The Government are grateful to all parties for the support expressed, particularly the official Opposition for their support in enabling this emergency legislation to go forward, and I am also grateful for the support of Liberal Democrat Members. There is unanimity on the need to deal with this situation as swiftly as possible.
I begin by clearing up one or two of the more technical issues. My hon. Friend the Member for Cambridge (Dr Huppert) asked a specific question about when the Bill could be expected to receive Royal Assent. Subject to the Bill being approved by both Houses, we aim to secure Royal Assent before the other place rises on Tuesday 12 July. The legal change will then come into effect immediately. I hope that that answers the point.
For the record, I would like to clear up issues raised by the shadow Home Secretary, the right hon. Member for Normanton, Pontefract and Castleford (Yvette Cooper), and by the Chairman of the Home Affairs Committee, the right hon. Member for Leicester East (Keith Vaz), about the role of the Law Officers in this matter. Although the right hon. Member for Normanton, Pontefract and Castleford said—I hope I quote her accurately—that it is common for Ministers to say whether they have had advice from Law Officers, page 447 of “Erskine May” states:
“By longstanding convention observed by successive Governments, the fact of, and substance of advice from, the law officers of the Crown is not disclosed outside Government”.
I hope that that helps to clarify the matter.
It is nevertheless important to reassure the House that the Crown Prosecution Service was involved in discussions with ACPO and officials soon after the written judgment was received. I hope that the Chairman of the Select Committee—he is not in his place at the moment—will be reassured when he reads what I had to say. The CPS has certainly been involved in trying to assess the legal implications at the same time as ACPO was trying to assess the practical implications.
The issue of the involvement of the Attorney-General is important. It is not simply about whether the Government might be prejudicing their case in a trial, which has been the traditional reason why the content of legal advice is not disclosed; it is about whether the Government did the right thing in response to a very pressing situation. The Minister really needs to confirm whether the Attorney-General intervened in the case in the hearing before the Supreme Court, which the Supreme Court gave him the opportunity to do. Did he do that earlier this week or not? Given that, according to Lord Goldsmith in his evidence to the Constitutional Affairs Committee, the Attorney-General has the power to bring or intervene in other legal proceedings in the public interest, did the Attorney-General consider whether he could intervene in the public interest by a request for a stay of judgment?
The right hon. Lady continues to seek to make what appears to me to be political hay out of this situation when the Government are doing everything they can to redress it. I noted yesterday that she made the absurd suggestion that somehow there had been a delay regarding the Supreme Court’s refusal to grant a stay of execution, which might have explained why it refused the stay. On her own analysis, the Supreme Court would have granted a stay of execution—or might have done so—when the implications of this judgment were not clear, yet for some reason it decided not to grant the stay of execution when the implications were made clear. The right hon. Lady takes a whole set of completely inconsistent positions simply because she wants to make political points that are inappropriate when we are seeking to address a serious political matter.

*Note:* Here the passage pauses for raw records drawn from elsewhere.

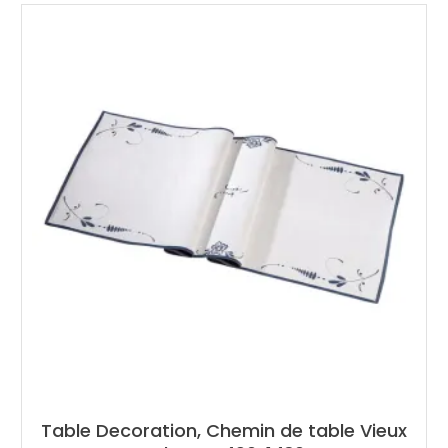
Table Decoration, Chemin de table Vieux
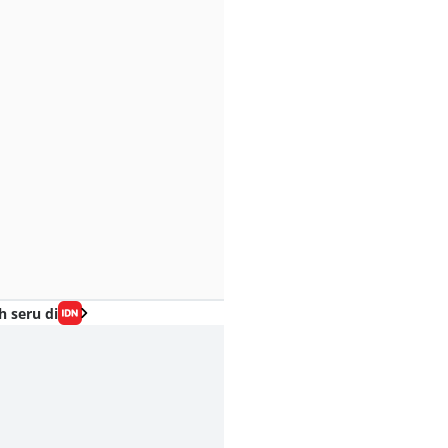
h seru di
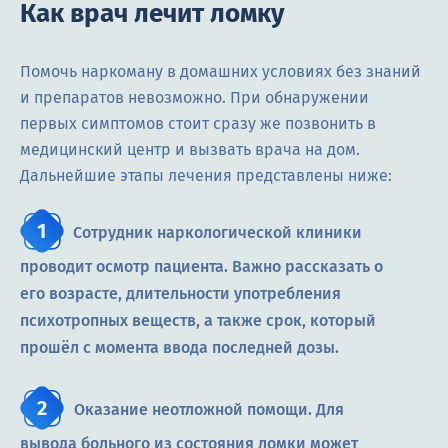
Как врач лечит ломку
Помочь наркоману в домашних условиях без знаний
и препаратов невозможно. При обнаружении
первых симптомов стоит сразу же позвонить в
медицинский центр и вызвать врача на дом.
Дальнейшие этапы лечения представлены ниже:
Сотрудник наркологической клиники
проводит осмотр пациента. Важно рассказать о
его возрасте, длительности употребления
психотропных веществ, а также срок, который
прошёл с момента ввода последней дозы.
Оказание неотложной помощи. Для
вывода больного из состояния ломки может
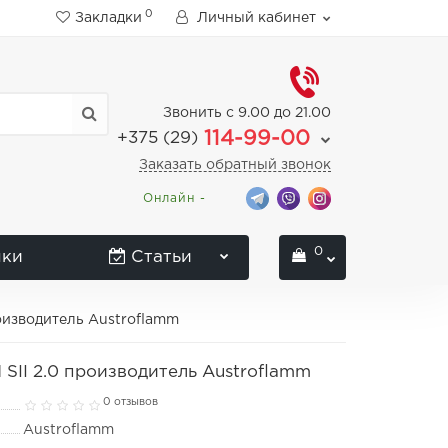
0
Закладки
Личный кабинет
Звонить с 9.00 до 21.00
114-99-00
+375 (29)
Заказать обратный звонок
Онлайн -
0
нки
Статьи
роизводитель Austroflamm
 SII 2.0 производитель Austroflamm
0 отзывов
Austroflamm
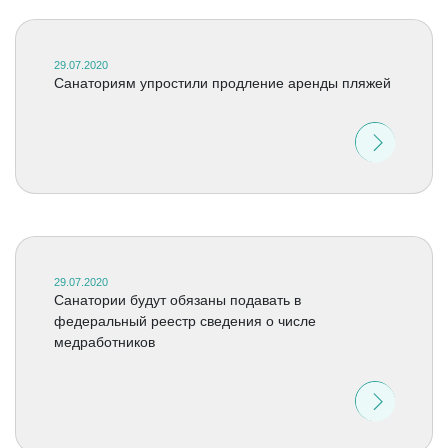
29.07.2020
Санаториям упростили продление аренды пляжей
29.07.2020
Санатории будут обязаны подавать в
федеральный реестр сведения о числе
медработников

Let me return to the impact on the police and to specific questions—
I want to make some progress, if the right hon. Lady will forgive me, as I have only five minutes left.
Specific questions were raised by my hon. Friends the Members for Oxford West and Abingdon (Nicola Blackwood) and for Bournemouth East (Mr Ellwood). The police have assured us that they are doing all they can to ensure that public safety is not compromised, and are taking interim steps to manage the situation in its current form given the current state of the law as expressed by the High Court. However, they are anxious for the law to be restated in the future.

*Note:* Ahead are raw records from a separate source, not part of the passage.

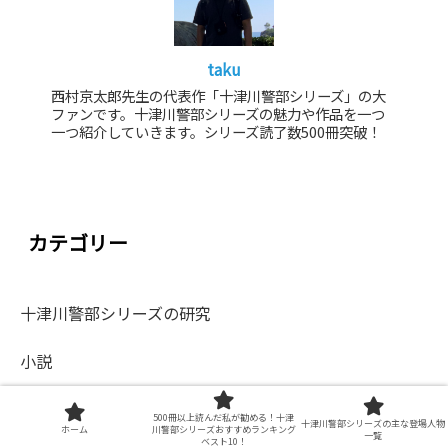
taku
西村京太郎先生の代表作「十津川警部シリーズ」の大
ファンです。十津川警部シリーズの魅力や作品を一つ
一つ紹介していきます。シリーズ読了数500冊突破！
カテゴリー
十津川警部シリーズの研究
小説
500冊以上読んだ私が勧める！十津
十津川警部シリーズの主な登場人物
最近の投稿
ホーム
川警部シリーズおすすめランキング
一覧
ベスト10！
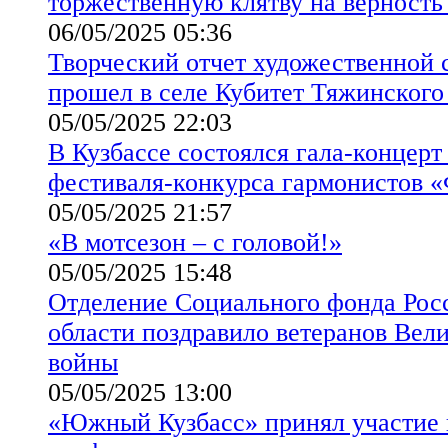
торжественную клятву на верность
06/05/2025 05:36
Творческий отчет художественной 
прошел в селе Кубитет Тяжинского
05/05/2025 22:03
В Кузбассе состоялся гала-концер
фестиваля-конкурса гармонистов 
05/05/2025 21:57
«В мотсезон – с головой!»
05/05/2025 15:48
Отделение Социального фонда Рос
области поздравило ветеранов Вел
войны
05/05/2025 13:00
«Южный Кузбасс» принял участие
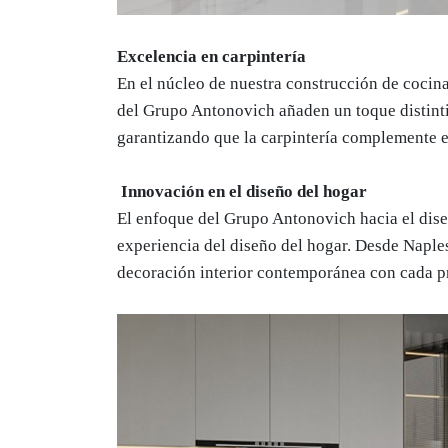
Excelencia en carpintería
En el núcleo de nuestra construcción de cocina
del Grupo Antonovich añaden un toque distint
garantizando que la carpintería complemente e
Innovación en el diseño del hogar
El enfoque del Grupo Antonovich hacia el dise
experiencia del diseño del hogar. Desde Naples,
decoración interior contemporánea con cada p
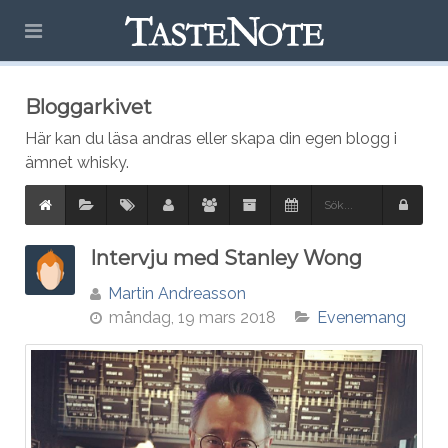
Bloggarkivet
Här kan du läsa andras eller skapa din egen blogg i
ämnet whisky.
Intervju med Stanley Wong
Martin Andreasson
måndag, 19 mars 2018
Evenemang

My hon. Friend the Member for Oxford West and Abingdon rightly raised the issue of the protection of victims and witnesses, which is at the centre of our approach. The police service shares our concern about the issue. The chief constable of Essex, Jim Barker-McCardle, has written to all chief police officers repeating his assurance that the service remains completely focused on doing all it can to protect the public, who, of course, include victims and witnesses.
Three substantive issues were raised by Members in all parts of the House. First, it was asked whether we should take the opportunity provided by the Bill to engage in what the shadow Home Secretary called a wider debate about, for instance, whether time limits on the use of police bail would be necessary. The right hon. Member for Holborn and St Pancras raised the issue of protracted bail periods, and my hon. Friend the Member for Dartford (Gareth Johnson) said that we should not give the green light to the keeping of suspects on bail, by which I assume he meant inappropriately.

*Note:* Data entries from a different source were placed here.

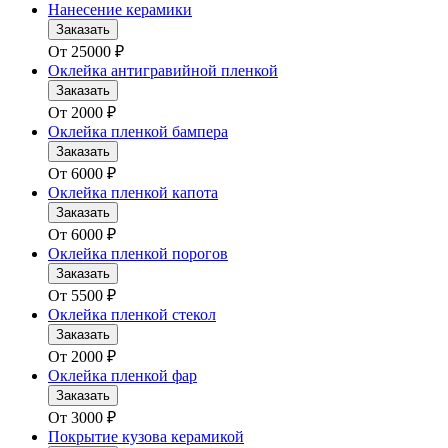
Нанесение керамики
Заказать
От
25000
₽
Оклейка антигравийной пленкой
Заказать
От
2000
₽
Оклейка пленкой бампера
Заказать
От
6000
₽
Оклейка пленкой капота
Заказать
От
6000
₽
Оклейка пленкой порогов
Заказать
От
5500
₽
Оклейка пленкой стекол
Заказать
От
2000
₽
Оклейка пленкой фар
Заказать
От
3000
₽
Покрытие кузова керамикой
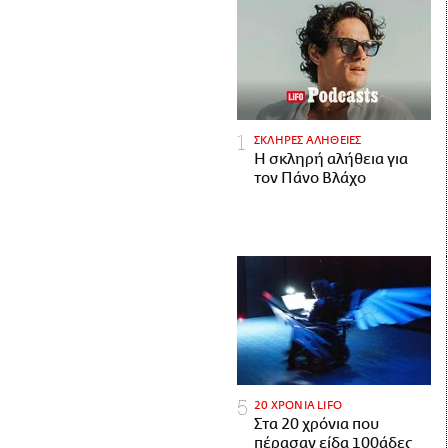
ΣΚΛΗΡΕΣ ΑΛΗΘΕΙΕΣ
H σκληρή αλήθεια για
τον Πάνο Βλάχο
20 ΧΡΟΝΙΑ LIFO
Στα 20 χρόνια που
πέρασαν είδα 100άδες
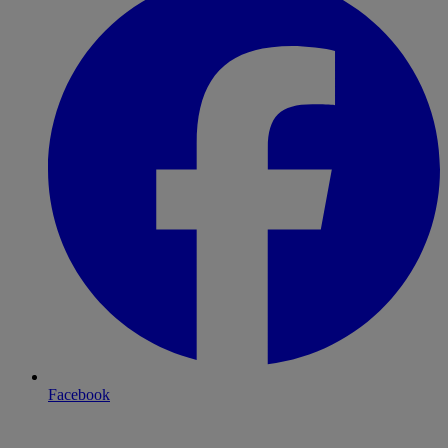
Facebook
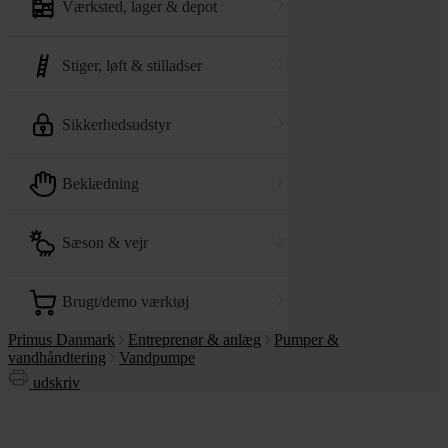
værksted, lager & depot
stiger, løft & stilladser
sikkerhedsudstyr
beklædning
sæson & vejr
brugt/demo værktøj
Primus Danmark
Entreprenør & anlæg
Pumper &
vandhåndtering
Vandpumpe
udskriv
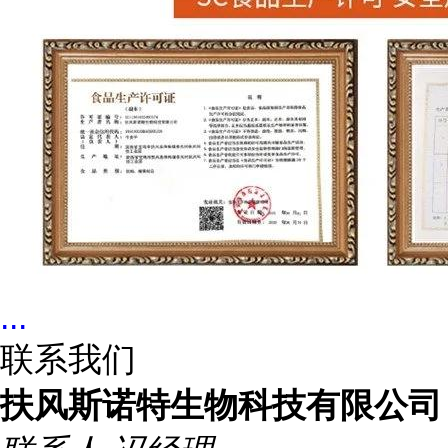
...
联系我们
扶风斯诺特生物科技有限公司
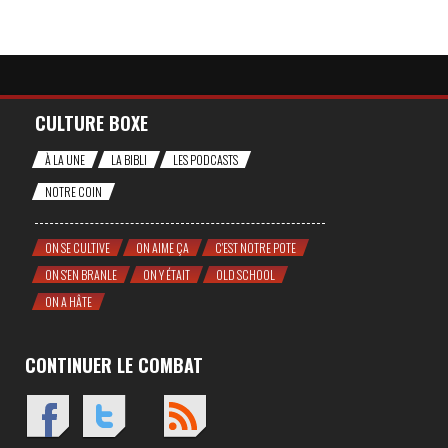
CULTURE BOXE
À LA UNE
LA BIBLI
LES PODCASTS
NOTRE COIN
ON SE CULTIVE
ON AIME ÇA
C'EST NOTRE POTE
ON S'EN BRANLE
ON Y ÉTAIT
OLD SCHOOL
ON A HÂTE
CONTINUER LE COMBAT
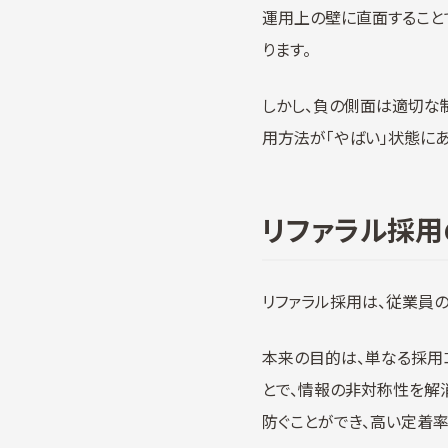
運用上の壁に直面すること
ります。
しかし、負の側面は適切な
用方法が「やばい」状態に
リファラル採
リファラル採用は、従業員
本来の目的は、単なる採用
とで、情報の非対称性を解
防ぐことができ、高い定着率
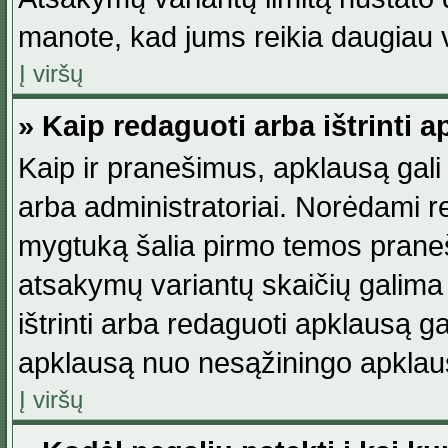
manote, kad jums reikia daugiau v
Į viršų
» Kaip redaguoti arba ištrinti 
Kaip ir pranešimus, apklausą gali 
arba administratoriai. Norėdami 
mygtuką šalia pirmo temos praneši
atsakymų variantų skaičių galima 
ištrinti arba redaguoti apklausą ga
apklausą nuo nesąžiningo apklaus
Į viršų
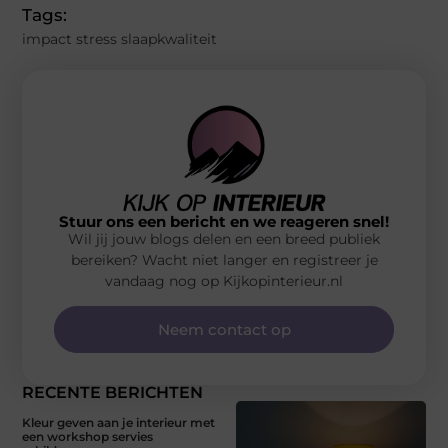
Tags:
impact stress slaapkwaliteit
Stuur ons een bericht en we reageren snel!
Wil jij jouw blogs delen en een breed publiek
bereiken? Wacht niet langer en registreer je
vandaag nog op Kijkopinterieur.nl
Neem contact op
RECENTE BERICHTEN
Kleur geven aan je interieur met
een workshop servies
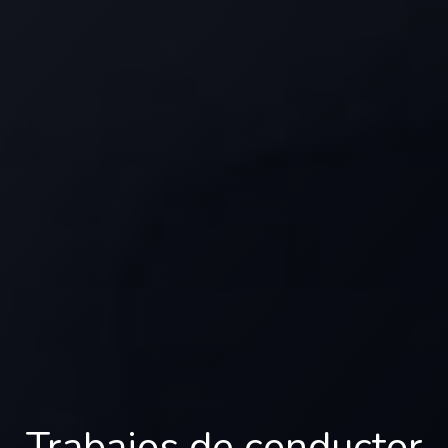
Trabajos de conductor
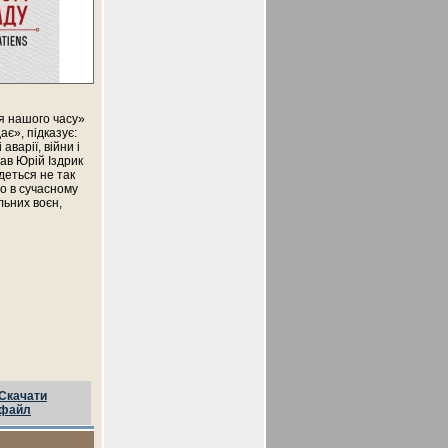
оя нашого часу»
є», підказує:
варії, війни і
сав Юрій Іздрик
йдеться не так
що в сучасному
льних воєн,
Скачати
файл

My right hon. Friend the Home Secretary responded on that issue, but let me add that I do not think it appropriate to amend emergency legislation that seeks simply to restore the status quo ante by introducing limits on the use of police bail that have not applied for 25 years without proper consideration. As I said last Thursday, as far as I am aware no representations have been made to the Government about the inadequacy of police bail. Although in recent days some have suggested that it has been a cause of growing concern, I believe that they should set out that concern in a proper manner and on the basis of evidence. We need to have a proper debate about the issue, and were the Government to conclude that changes were needed, there would have to be proper consultation. Such provisions cannot be introduced in the emergency legislation.
It appears to me that opportunities are being taken to make statements that are not necessarily correct. For example, I noticed that the press release that accompanied this morning’s call by members of the legal profession for a delay in the legislation included the following statement by a spokesman from Mary Monson Solicitors, a firm that was involved in the original case:
“The legislation is being rushed through now without proper debate to widen police powers”.
It does not “widen police powers”; it restores to the police powers that they have had for 25 years. That is a serious misrepresentation of what the Bill seeks to do.
Does the Minister not accept that if we are to have a rational, evidence-based debate about the possible increase in protracted bail periods, it will be necessary for the Home Office actually to collect some data? Otherwise we shall all be just talking.
I am all in favour of evidence-based policy, but I think that rather than its merely being asserted that there is a problem, such a problem, if it exists, must be properly presented and, of course, backed up with data.
Secondly, the hon. Member for Birmingham, Selly Oak (Steve McCabe) suggested that the Bill should include a sunset clause. The Government disagree. A sunset clause would create further uncertainty, which is exactly what the police do not want. We do not want it either. This is a straightforward piece of legislation that restores the previous position. We also believe that the retrospective action that is being taken is necessary, because if it were not taken, hundreds of thousands of people would potentially have a claim for false imprisonment at any time over the past six years, which is the limitation period. Liberty has said:
“We do not believe that the proposals are retrospective in their nature as they do not seek retrospectively to create a criminal offence, sanction or other burden.”
This is a sensible piece of legislation which was designed to correct an unusual judgment and restore 25 years of legal practice, and I commend it to the House.
Question put and agreed to.
Bill accordingly read a Second time; to stand committed to a Committee of the whole House (Order, this day).
On a point of order, Mr Deputy Speaker. As Members will be aware, News Corporation’s proposed acquisition of BSkyB is now a matter of great public importance and interest. Rumours are circulating, and briefings are coming from the Department for Culture, Media and Sport that the Secretary of State intends to delay his decision for a minimum of three months. On an issue of such importance, and on the day when we hear that the phones of the families of brave men and women who died fighting for this country in Iraq and Afghanistan were hacked, the least the Secretary of State should do is come to the House as a matter of urgency this afternoon and make a statement.